== Given data

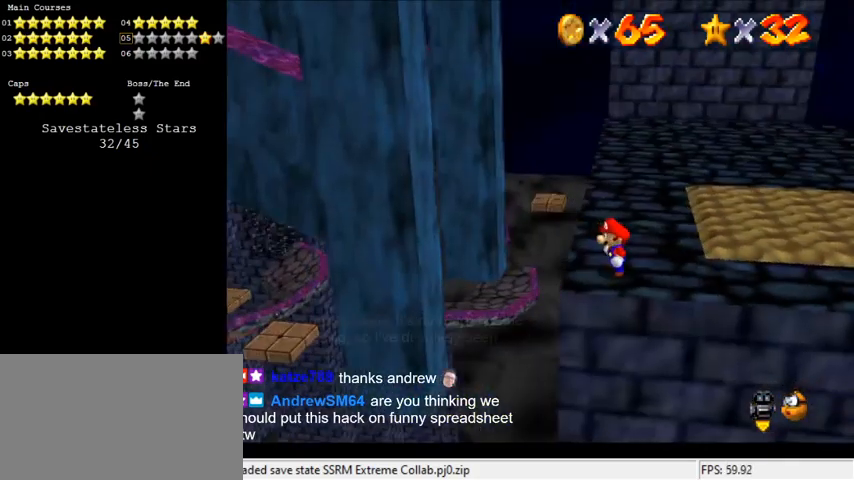
{"keys": ["shift", "up"], "events": [[200, "up", "down"], [466, "shift", "down"]]}
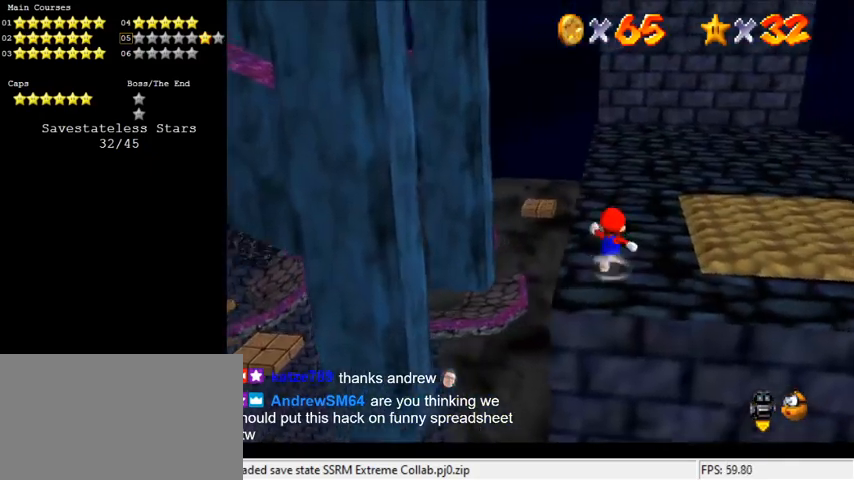
{"keys": ["right", "up"], "events": [[133, "right", "down"], [200, "shift", "up"]]}
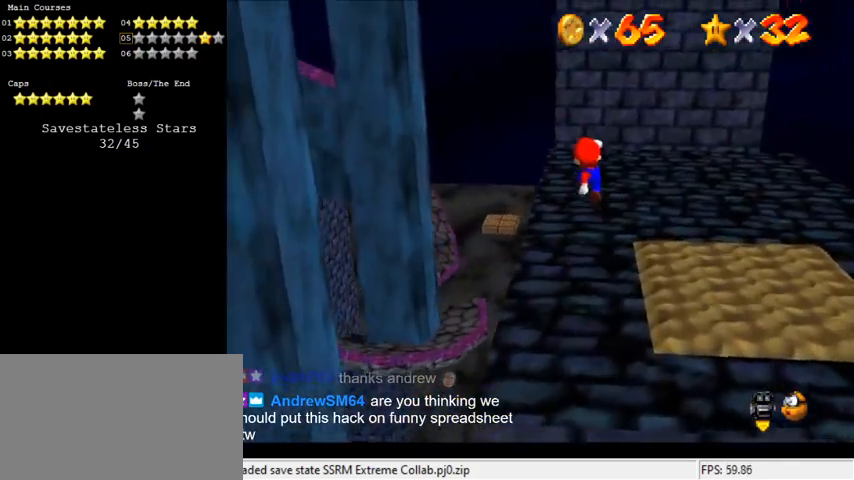
{"keys": ["d", "right", "up"], "events": [[233, "right", "up"], [400, "right", "down"], [466, "d", "down"]]}
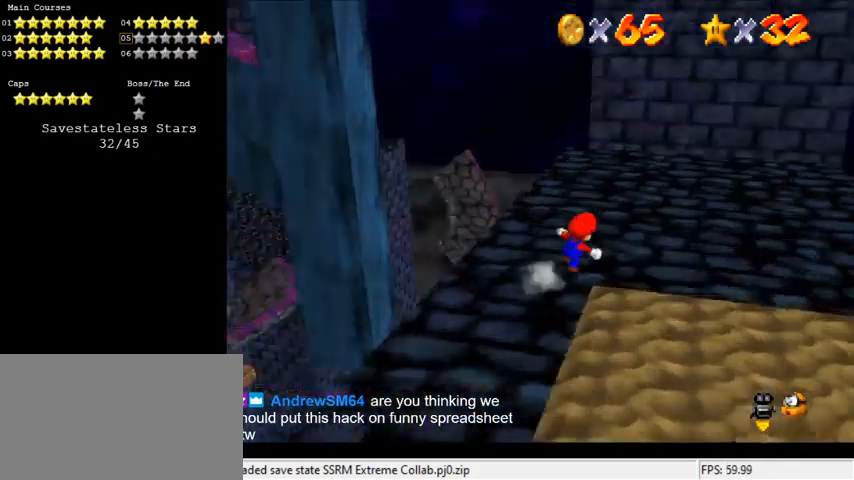
{"keys": ["d", "right"], "events": [[100, "d", "up"], [233, "d", "down"], [300, "up", "up"], [433, "d", "up"], [500, "d", "down"]]}
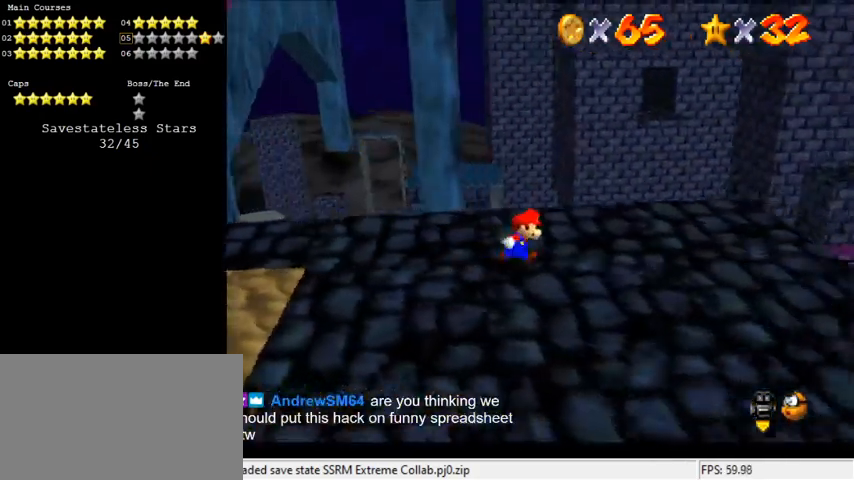
{"keys": ["right"], "events": [[166, "d", "up"], [166, "right", "up"], [333, "d", "down"], [366, "right", "down"], [433, "d", "up"]]}
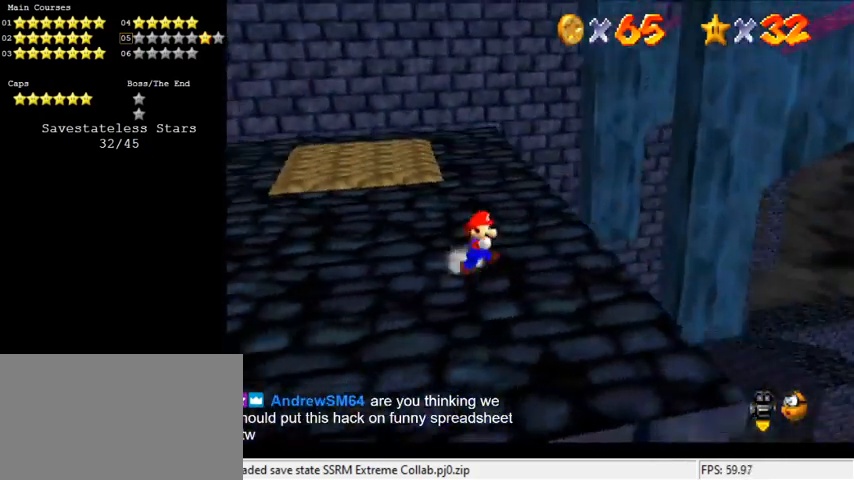
{"keys": [], "events": [[33, "right", "up"], [200, "c", "down"], [266, "s", "down"], [300, "c", "up"], [400, "s", "up"]]}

====

Search the material above for "right". Pull out each line where it shows up.

{"keys": ["right", "up"], "events": [[133, "right", "down"], [200, "shift", "up"]]}
{"keys": ["d", "right", "up"], "events": [[233, "right", "up"], [400, "right", "down"], [466, "d", "down"]]}
{"keys": ["d", "right"], "events": [[100, "d", "up"], [233, "d", "down"], [300, "up", "up"], [433, "d", "up"], [500, "d", "down"]]}
{"keys": ["right"], "events": [[166, "d", "up"], [166, "right", "up"], [333, "d", "down"], [366, "right", "down"], [433, "d", "up"]]}
{"keys": [], "events": [[33, "right", "up"], [200, "c", "down"], [266, "s", "down"], [300, "c", "up"], [400, "s", "up"]]}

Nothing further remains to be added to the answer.